Stochastic reach-avoid (10% Gaussian action noise, Safety Hopper / HalfCheetah) Fig 5: RAPCPO achieves the lowest cost and highest reach rate in both environments. Baselines like Sauté / CPPO suffer from over-conservative CVaR constraints, while RC-PPO is unstable under stochastic noise.

Ablation Study¶

Bellman Form Comparison (Table 2): Comparing the enhanced Bellman formula (Eq. 9) against the fixed-\(\gamma\) Bellman (Eq. 8).

Method	Safety HalfCheetah	Safety Hopper	PointGoal	FixedWing
Fixed-\(\gamma\) Bellman	0.44	0.32	0.45	0.47
Enhanced Bellman	0.80	0.94	0.78	0.88

Compensation Factor \(\phi\) Ablation (Fig 6): Removing \(\phi\) leads to significantly higher costs (severe over-conservatism in FrozenLake) and lower reach rates, validating \(\phi\) as a critical component.

\(p\) Hyperparameter (Fig 7, Safety Hopper): At \(p=0\), signals are too weak, leading to poor performance; \(p \in [0.1, 0.7]\) is the "sweet spot"; \(p \ge 0.8\) causes costs to explode due to stochastic noise forcing excessively conservative paths.

Key Findings¶

The max-min-clamped Bellman operator is the key design for maintaining probability semantics while providing dense rewards, allowing independent and stable training of two critics.
The compensation factor \(\phi\) is a fundamental fix for estimation bias in long-horizon reach-avoid tasks.
Symmetric gradient projection is a versatile trick for dual-critic, dual-objective Safe RL.
Higher \(p\) thresholds are not always better; in stochastic environments, high \(p\) can force the policy onto inefficient conservative paths.

Highlights & Insights¶

Theoretically sound structure: The pipeline from operator contraction to fixed points, probability certificates, compensation factors, feasible sets, and projected gradients is logically rigorous.
Dense signals are vital: Allowing \(g(x)\) to be non-zero at non-target states transforms learning from "sparse" to "dense," which is why it succeeds on stochastic MuJoCo.
Modeling reach-avoid probability as a Bellman fixed point suggests that similar operators could be constructed for other temporal logics (LTL until, response).
Symmetric gradient projection can be applied to multi-task or alignment RL as a stable engineering component.

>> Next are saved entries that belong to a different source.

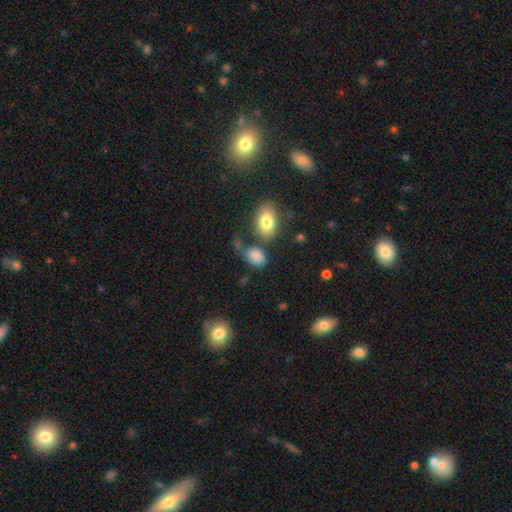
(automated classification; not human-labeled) Smooth or featured: smooth — 81% (star or artifact — 10%)
How rounded: in between — 85% (round — 14%)
Merging: none — 50% (minor disturbance — 20%)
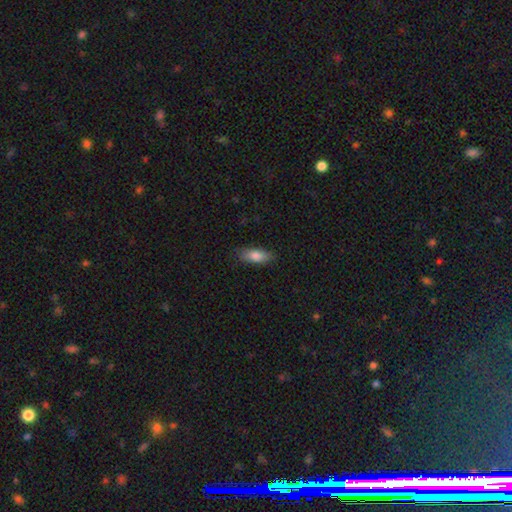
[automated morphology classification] A smooth galaxy with no disk features (82%) that is in between round and cigar-shaped (76%).

Vote fractions:
- Smooth or featured? smooth: 82% / featured or disk: 12% / star or artifact: 7%
- How rounded? in between: 76% / cigar-shaped: 22% / round: 2%
- Merging? none: 84% / minor disturbance: 12% / major disturbance: 2% / merger: 1%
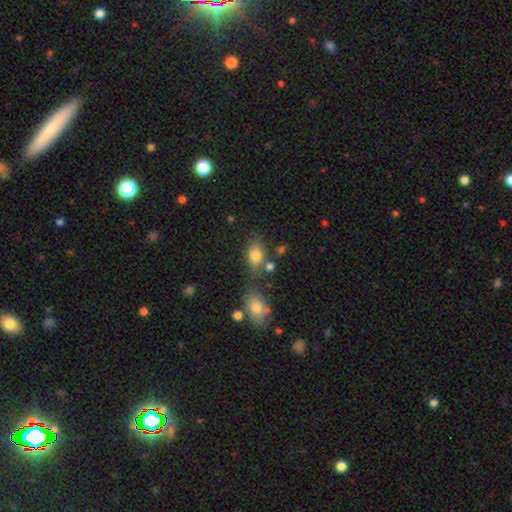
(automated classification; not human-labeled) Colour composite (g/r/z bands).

Limitations & Future Work¶

Theorem 4.5 provides sufficiency but not necessity; \(V_{g,h}^\pi(x)<0\) may not cover all truly feasible reach-avoid states.
\(\phi\) is only trained on successful trajectories, which may lead to under-fitting and distorted feasibility sets during early training stages.
Experiments lack high-dimensional visuomotor or real-world autonomous driving benchmarks; simulation noise is limited to simple Gaussian distributions.
The forward invariance assumption of \(\mathcal X\) is strong; physical robots often cross boundaries in practice.
The parameter \(p\) is manually tuned and lacks an adaptive mechanism.

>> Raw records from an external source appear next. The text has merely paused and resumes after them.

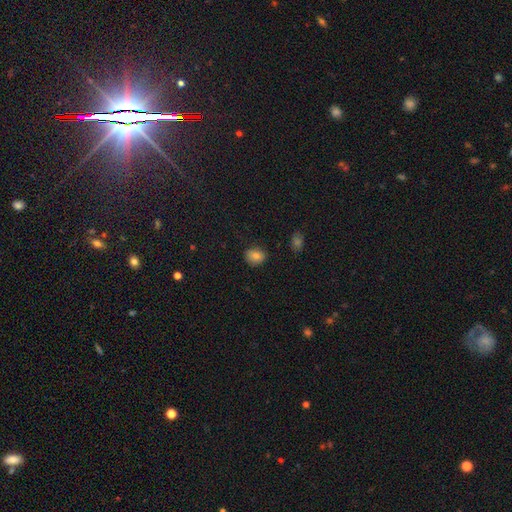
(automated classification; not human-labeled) Smooth or featured? Predicted: smooth (p=0.80). How rounded? Predicted: round (p=0.57). Merging? Predicted: none (p=0.83).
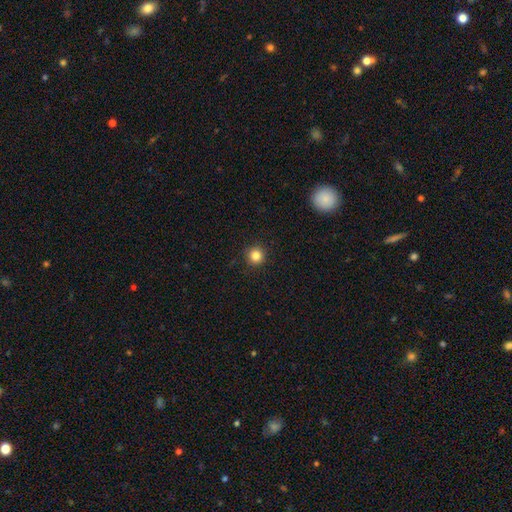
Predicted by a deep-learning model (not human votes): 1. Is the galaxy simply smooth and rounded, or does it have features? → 83% smooth, 12% star or artifact, 5% featured or disk.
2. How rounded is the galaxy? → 95% round, 4% in between, 1% cigar-shaped.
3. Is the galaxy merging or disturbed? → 92% none, 5% minor disturbance, 2% major disturbance, 1% merger.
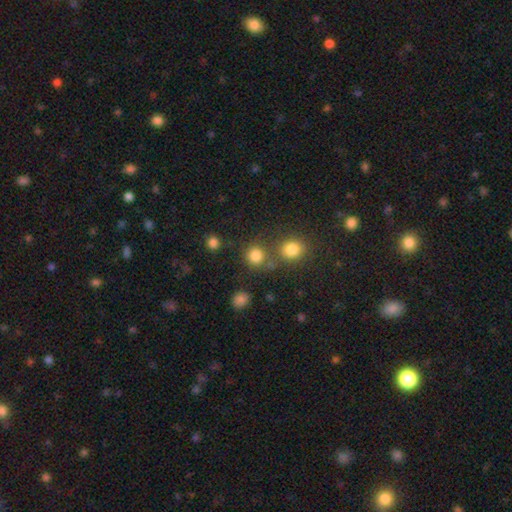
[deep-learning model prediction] smooth_or_featured: smooth (p=0.81) [alt: star or artifact p=0.13]
how_rounded: round (p=0.88) [alt: in between p=0.11]
merging: none (p=0.66) [alt: merger p=0.21]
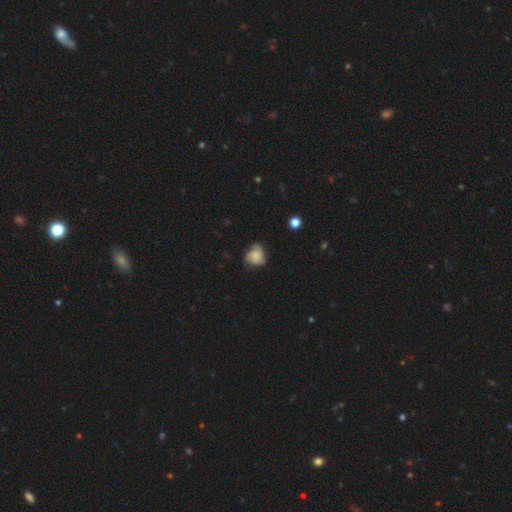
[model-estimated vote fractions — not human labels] Q: Smooth or featured?
A: smooth (57%); runner-up: featured or disk (34%)
Q: How rounded?
A: round (62%); runner-up: in between (37%)
Q: Merging?
A: none (52%); runner-up: minor disturbance (33%)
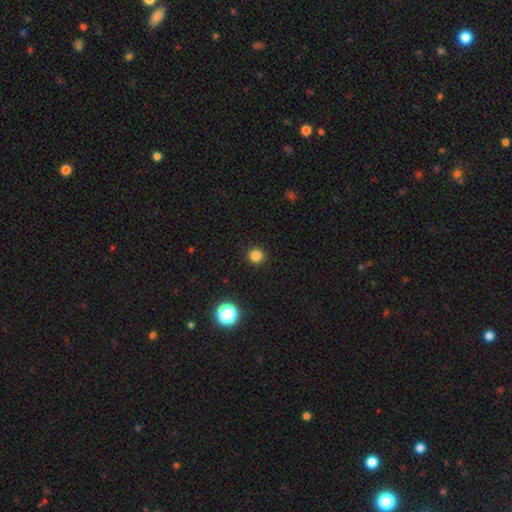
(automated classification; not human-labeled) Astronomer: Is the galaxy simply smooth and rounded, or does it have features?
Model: smooth — 82%.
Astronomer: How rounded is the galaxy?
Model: round — 95%.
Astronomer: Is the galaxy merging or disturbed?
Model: none — 92%.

vs RC-PPO (So 2024): RC-PPO solves min-cost reach-avoid with HJ reachability but only for deterministic cases. RAPCPO extends this to stochastic environments via Bellman certificates and is more stable in deterministic settings.
vs CMDP (CPPO / Sauté / RESPO): CMDP uses cumulative cost constraints which do not align with reach-avoid semantics. RAPCPO directly optimizes reach-avoid probability.
vs CVaR / chance-constrained: These methods characterize return tail risks rather than event probabilities, which does not directly address specification satisfaction.
vs Barrier / CBF (Ames 2019, Xue 2026): These provide formal guarantees for safety but do not necessarily optimize cost performance.

Rating¶

Novelty: ⭐⭐⭐⭐⭐ Strong combination of clamped Bellman, compensation factors, and symmetric projection.
Experimental Thoroughness: ⭐⭐⭐ Good range (MuJoCo + FrozenLake), but lacks high-dim visual or physical robot benchmarks.
Writing Quality: ⭐⭐⭐⭐ Clear narrative and notation; design motivations are well-explained.
Value: ⭐⭐⭐⭐ Provides the first stable, trainable baseline for stochastic reach-avoid task optimization.